Dove

Mario Barbaglia
Marco Colombo
1984

produced by

PAF Studio
PAF
Italiana Luce
Nemo gruppo Cassina
Nemo

Halogen, low-voltage table lamp with movable arm, rotating base and two levels of light intensity.

Arm supports in metal, arm and base in technopolimeris.

The DOVE was made in various colors, in the floor version and in the version with no touch dimmer (DOVE Reverb).
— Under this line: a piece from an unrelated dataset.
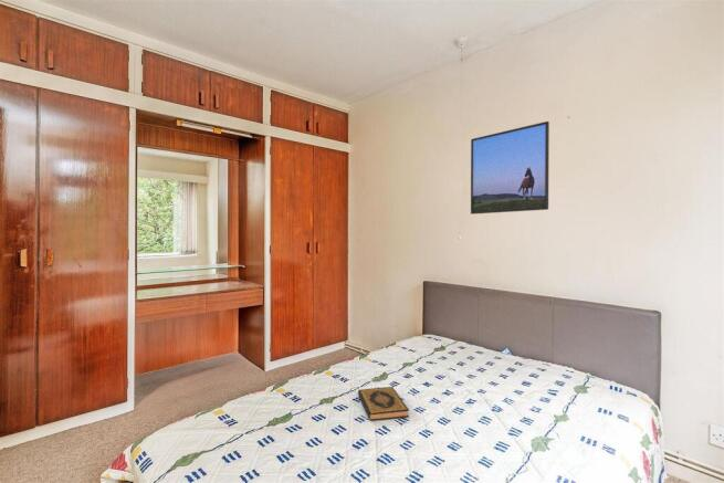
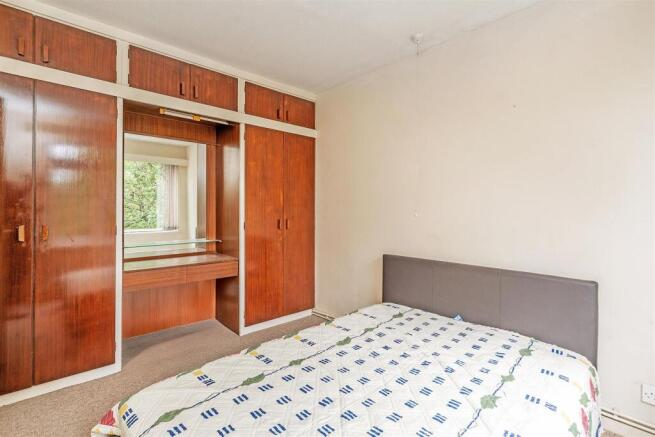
- hardback book [357,386,410,421]
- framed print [470,120,550,216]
Acknowledgments and awards

As as an academic publication recalls – Fryer, William T. III (1989) “A Case History of Industrial Design Success: The Dove Lamp,” University of Baltimore Law Review: Vol. 19: Iss. 1, Article 6. Available at:  http://scholarworks.law.ubalt.edu/ublr/vol19/iss1/6 –  the DOVE lamp was presented in Milan in September 1985 (Euroluce International Lighting Exhibition)  and ” won considerable acclaim there from designers, architects, museums and journalists”. 
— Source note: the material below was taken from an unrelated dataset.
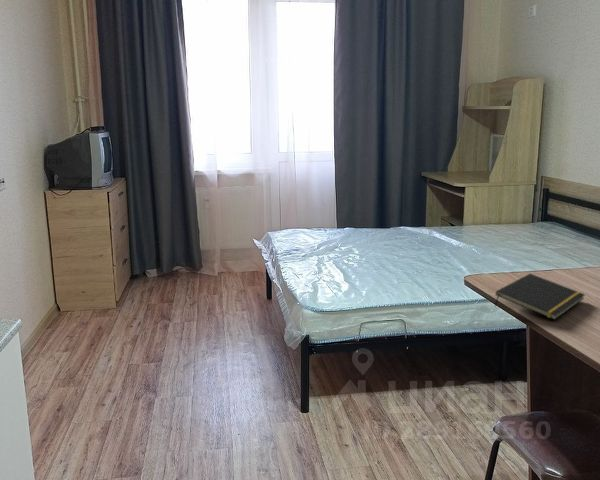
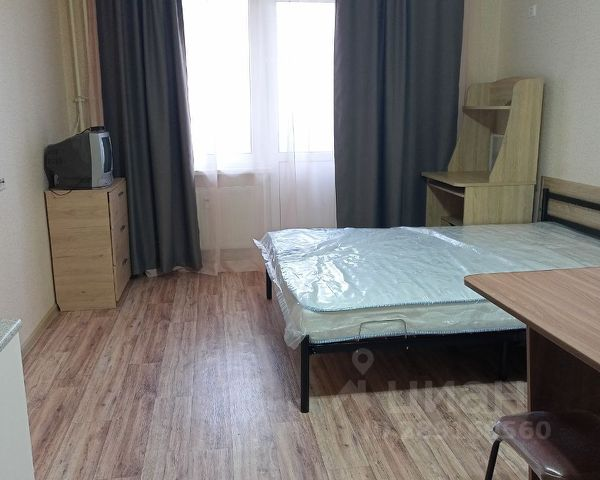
- notepad [494,273,586,321]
On the New York Times appeared an article by Suzanne Siesin, entitled “The Slender Minimalist Look Stars at the Milan Fair”, describing the Dove as having an “attenuated birdlike shape”.

Further, the lamp appeared on the cover of the InternationaL Design Yearbook for 1985-1986, edited by Philippe Starck.

 “In the United States, the editors of Modern StyLe chose to include the Dove as part of an eclectic catalog, a source book of interior design dating from the 1930’s to contemporary post-modern designs”.

In 1989 DOVE has become the second best selling desk lamp in the world.

The DOVE was the symbolic object of the PAF company and then of the Italiana Luce that inserted the silhouette of the DOVE diffuser in its company logo.

Awards:

Oscar des Architectes d’Intérieur in Paris (Salon International du Luminaire) for the year 1987

Special recognition in the sixth exhibition of Arango Design foundation (Miami, Florida), on the recommendation of Achille Castiglioni.

Museums:

New York: The Cooper-Hewitt Museum (The Smithsonian Institution’s National Museum of Design).